[Collected data entries]
┌────────
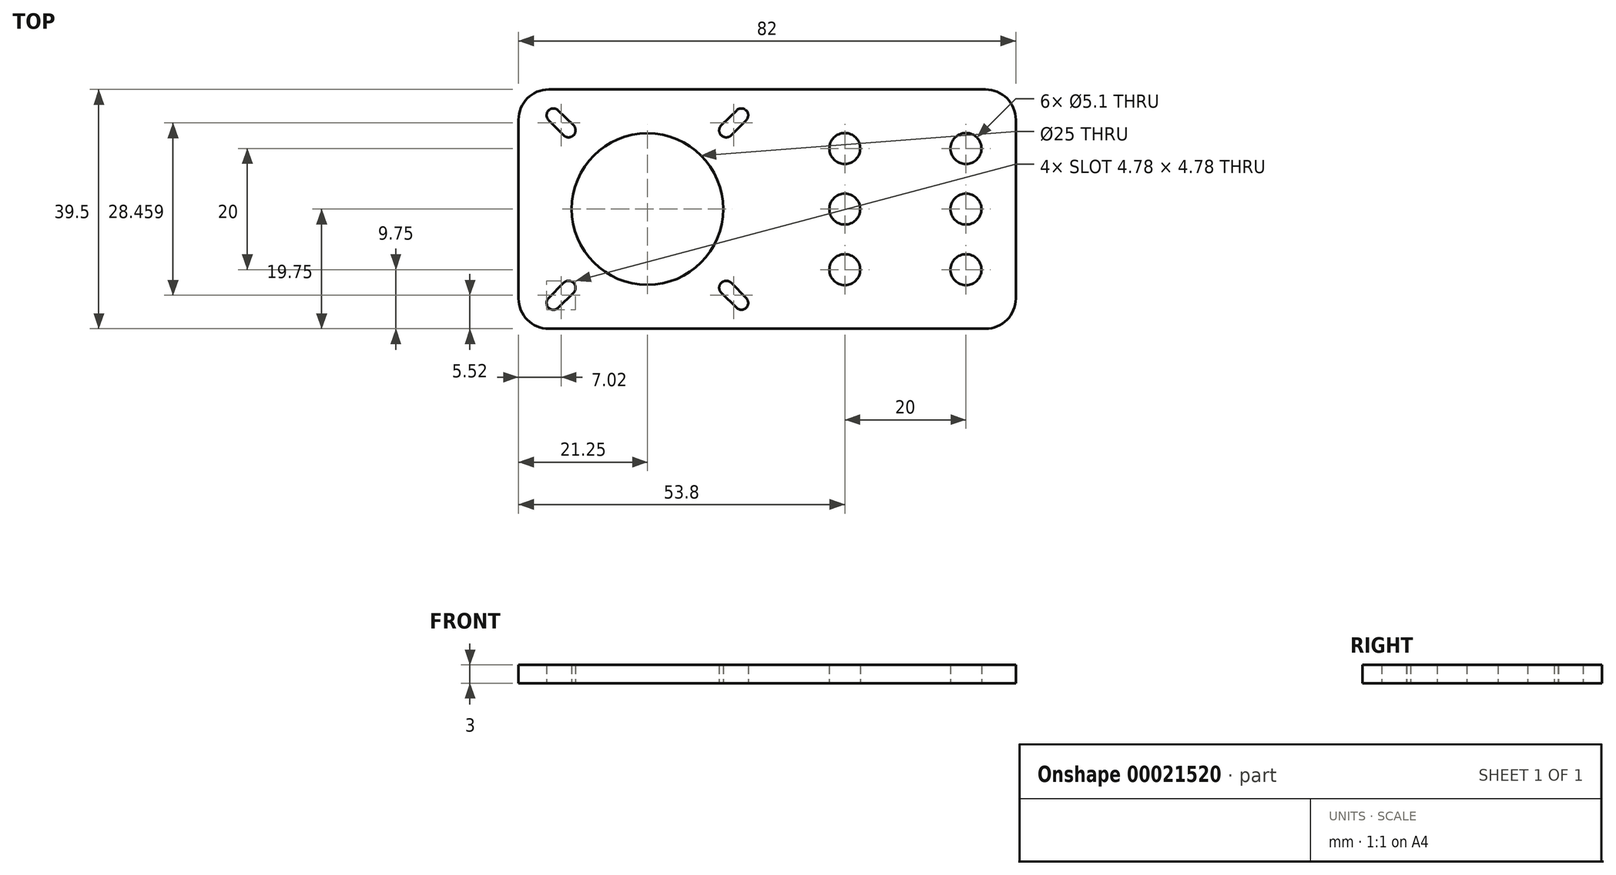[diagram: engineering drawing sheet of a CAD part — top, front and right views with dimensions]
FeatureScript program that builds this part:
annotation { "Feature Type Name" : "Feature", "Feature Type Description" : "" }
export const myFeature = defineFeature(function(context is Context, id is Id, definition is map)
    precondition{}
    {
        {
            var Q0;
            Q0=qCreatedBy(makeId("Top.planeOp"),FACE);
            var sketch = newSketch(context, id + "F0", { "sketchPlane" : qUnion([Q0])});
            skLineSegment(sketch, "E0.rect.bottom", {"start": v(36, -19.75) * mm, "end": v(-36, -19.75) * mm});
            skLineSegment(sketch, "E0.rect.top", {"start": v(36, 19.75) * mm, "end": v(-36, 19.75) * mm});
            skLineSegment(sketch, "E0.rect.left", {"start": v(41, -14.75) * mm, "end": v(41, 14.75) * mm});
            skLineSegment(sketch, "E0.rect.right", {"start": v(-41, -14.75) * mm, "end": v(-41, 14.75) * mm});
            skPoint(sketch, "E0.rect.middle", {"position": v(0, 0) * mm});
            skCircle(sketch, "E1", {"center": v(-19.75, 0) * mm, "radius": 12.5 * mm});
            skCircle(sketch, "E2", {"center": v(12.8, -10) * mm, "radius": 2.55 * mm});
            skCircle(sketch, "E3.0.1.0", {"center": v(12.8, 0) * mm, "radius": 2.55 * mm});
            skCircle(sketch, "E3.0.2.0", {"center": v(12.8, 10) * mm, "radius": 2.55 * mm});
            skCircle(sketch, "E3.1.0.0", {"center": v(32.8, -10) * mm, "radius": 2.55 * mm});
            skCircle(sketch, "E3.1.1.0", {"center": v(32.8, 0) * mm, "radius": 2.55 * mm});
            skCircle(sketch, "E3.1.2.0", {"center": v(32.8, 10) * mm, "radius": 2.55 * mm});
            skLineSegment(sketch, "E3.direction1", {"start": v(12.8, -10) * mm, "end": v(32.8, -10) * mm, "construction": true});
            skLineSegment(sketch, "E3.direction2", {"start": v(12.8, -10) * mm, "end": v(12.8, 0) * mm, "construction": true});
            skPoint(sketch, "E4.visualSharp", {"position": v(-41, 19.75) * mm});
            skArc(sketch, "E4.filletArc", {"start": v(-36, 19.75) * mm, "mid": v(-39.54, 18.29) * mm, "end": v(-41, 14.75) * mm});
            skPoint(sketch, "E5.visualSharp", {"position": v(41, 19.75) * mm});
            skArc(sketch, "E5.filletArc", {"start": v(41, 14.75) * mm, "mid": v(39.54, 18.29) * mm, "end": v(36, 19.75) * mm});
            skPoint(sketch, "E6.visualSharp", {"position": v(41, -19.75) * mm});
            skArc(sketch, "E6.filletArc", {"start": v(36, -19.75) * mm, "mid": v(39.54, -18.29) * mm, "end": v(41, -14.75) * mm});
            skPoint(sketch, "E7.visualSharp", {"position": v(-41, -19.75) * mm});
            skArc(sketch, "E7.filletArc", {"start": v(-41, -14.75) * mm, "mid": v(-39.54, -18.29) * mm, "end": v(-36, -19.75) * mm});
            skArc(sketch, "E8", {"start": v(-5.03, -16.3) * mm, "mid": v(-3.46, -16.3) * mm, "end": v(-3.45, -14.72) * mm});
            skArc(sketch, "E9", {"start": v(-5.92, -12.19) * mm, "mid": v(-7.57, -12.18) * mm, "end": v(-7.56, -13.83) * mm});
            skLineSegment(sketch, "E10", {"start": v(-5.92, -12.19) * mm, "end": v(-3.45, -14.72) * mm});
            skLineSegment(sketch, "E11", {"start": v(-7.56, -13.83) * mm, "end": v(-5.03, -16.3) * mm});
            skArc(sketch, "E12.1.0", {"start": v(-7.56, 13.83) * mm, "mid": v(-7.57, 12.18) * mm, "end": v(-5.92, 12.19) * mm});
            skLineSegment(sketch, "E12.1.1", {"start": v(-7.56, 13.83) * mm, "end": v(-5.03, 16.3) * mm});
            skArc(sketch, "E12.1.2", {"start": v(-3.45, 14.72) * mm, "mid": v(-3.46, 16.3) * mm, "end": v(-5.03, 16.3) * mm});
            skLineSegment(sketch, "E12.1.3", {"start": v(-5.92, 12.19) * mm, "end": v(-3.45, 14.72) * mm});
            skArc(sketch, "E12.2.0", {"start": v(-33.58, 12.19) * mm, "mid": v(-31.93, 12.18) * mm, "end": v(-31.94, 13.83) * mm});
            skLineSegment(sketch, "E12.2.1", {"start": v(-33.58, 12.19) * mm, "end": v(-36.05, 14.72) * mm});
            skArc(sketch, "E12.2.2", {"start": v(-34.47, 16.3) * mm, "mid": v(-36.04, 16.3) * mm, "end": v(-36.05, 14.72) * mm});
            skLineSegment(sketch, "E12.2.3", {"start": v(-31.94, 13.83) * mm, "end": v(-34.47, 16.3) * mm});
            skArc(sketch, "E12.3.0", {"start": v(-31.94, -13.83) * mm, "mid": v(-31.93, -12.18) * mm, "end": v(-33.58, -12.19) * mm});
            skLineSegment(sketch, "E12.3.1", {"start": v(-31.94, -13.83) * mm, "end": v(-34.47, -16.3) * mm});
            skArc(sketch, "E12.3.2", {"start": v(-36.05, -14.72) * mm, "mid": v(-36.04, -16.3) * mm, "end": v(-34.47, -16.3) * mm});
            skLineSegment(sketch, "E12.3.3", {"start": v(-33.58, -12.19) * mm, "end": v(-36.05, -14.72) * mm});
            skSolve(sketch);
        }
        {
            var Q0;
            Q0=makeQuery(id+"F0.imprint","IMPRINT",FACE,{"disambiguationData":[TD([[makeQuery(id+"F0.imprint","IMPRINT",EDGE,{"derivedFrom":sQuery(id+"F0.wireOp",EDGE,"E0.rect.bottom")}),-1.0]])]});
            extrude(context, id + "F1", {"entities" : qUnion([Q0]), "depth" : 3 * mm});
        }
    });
└────────
┌────────
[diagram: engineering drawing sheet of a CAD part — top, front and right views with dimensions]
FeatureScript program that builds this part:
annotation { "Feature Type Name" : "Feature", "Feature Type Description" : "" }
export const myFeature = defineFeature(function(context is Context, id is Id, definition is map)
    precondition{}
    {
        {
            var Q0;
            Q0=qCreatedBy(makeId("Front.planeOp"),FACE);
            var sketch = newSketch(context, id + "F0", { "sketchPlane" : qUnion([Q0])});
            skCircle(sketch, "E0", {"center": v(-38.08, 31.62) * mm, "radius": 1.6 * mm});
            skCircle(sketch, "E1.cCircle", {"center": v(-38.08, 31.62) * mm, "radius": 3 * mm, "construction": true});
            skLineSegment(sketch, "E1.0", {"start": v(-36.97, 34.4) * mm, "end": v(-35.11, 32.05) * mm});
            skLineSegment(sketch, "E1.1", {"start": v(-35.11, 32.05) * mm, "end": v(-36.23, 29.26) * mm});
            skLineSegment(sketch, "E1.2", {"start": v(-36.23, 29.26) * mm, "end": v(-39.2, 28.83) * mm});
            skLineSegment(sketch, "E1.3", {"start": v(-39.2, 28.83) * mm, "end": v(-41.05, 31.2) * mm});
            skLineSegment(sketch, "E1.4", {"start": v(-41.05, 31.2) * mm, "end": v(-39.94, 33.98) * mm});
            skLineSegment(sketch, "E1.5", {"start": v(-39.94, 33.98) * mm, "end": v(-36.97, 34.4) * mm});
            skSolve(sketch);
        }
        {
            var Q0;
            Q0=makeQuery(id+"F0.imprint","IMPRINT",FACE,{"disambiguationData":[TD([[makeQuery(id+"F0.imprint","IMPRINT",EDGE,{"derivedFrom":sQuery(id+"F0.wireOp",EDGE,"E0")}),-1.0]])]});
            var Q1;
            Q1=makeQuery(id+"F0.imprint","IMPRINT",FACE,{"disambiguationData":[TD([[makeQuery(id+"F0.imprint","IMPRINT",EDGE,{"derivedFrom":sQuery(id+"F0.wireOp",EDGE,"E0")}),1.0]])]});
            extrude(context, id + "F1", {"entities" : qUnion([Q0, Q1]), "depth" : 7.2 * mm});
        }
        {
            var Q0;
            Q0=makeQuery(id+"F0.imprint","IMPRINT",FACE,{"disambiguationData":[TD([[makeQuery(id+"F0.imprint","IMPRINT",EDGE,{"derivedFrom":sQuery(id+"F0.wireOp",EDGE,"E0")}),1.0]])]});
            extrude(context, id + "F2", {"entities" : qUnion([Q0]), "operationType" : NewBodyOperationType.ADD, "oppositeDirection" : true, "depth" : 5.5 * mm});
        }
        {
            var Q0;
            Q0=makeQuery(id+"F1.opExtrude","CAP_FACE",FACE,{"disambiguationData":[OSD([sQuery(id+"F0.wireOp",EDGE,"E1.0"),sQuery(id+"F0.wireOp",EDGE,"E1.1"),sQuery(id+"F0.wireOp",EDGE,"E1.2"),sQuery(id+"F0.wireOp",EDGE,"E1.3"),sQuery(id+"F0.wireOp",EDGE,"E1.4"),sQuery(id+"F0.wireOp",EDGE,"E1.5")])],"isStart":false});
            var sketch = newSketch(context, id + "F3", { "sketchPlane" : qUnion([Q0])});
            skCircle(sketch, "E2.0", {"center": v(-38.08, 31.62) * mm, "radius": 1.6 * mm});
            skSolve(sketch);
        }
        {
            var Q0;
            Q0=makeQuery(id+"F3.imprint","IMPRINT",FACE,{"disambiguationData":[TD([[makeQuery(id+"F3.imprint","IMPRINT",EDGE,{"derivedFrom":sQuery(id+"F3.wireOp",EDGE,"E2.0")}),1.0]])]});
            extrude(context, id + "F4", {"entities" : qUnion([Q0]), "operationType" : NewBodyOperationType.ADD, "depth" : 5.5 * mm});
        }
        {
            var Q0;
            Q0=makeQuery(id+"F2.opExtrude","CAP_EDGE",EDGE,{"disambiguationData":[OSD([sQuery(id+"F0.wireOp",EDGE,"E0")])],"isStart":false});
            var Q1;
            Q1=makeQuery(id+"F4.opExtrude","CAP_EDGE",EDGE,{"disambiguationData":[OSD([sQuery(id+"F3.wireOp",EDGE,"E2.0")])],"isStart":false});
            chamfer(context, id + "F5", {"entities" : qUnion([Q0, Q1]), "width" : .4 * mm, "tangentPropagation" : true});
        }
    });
└────────
**Aim of the exercise**
Identify every line in the material that contains the string "planeOp", and copy each of those lines out. Case counts.

**Written solution**
            Q0=qCreatedBy(makeId("Top.planeOp"),FACE);
            Q0=qCreatedBy(makeId("Front.planeOp"),FACE);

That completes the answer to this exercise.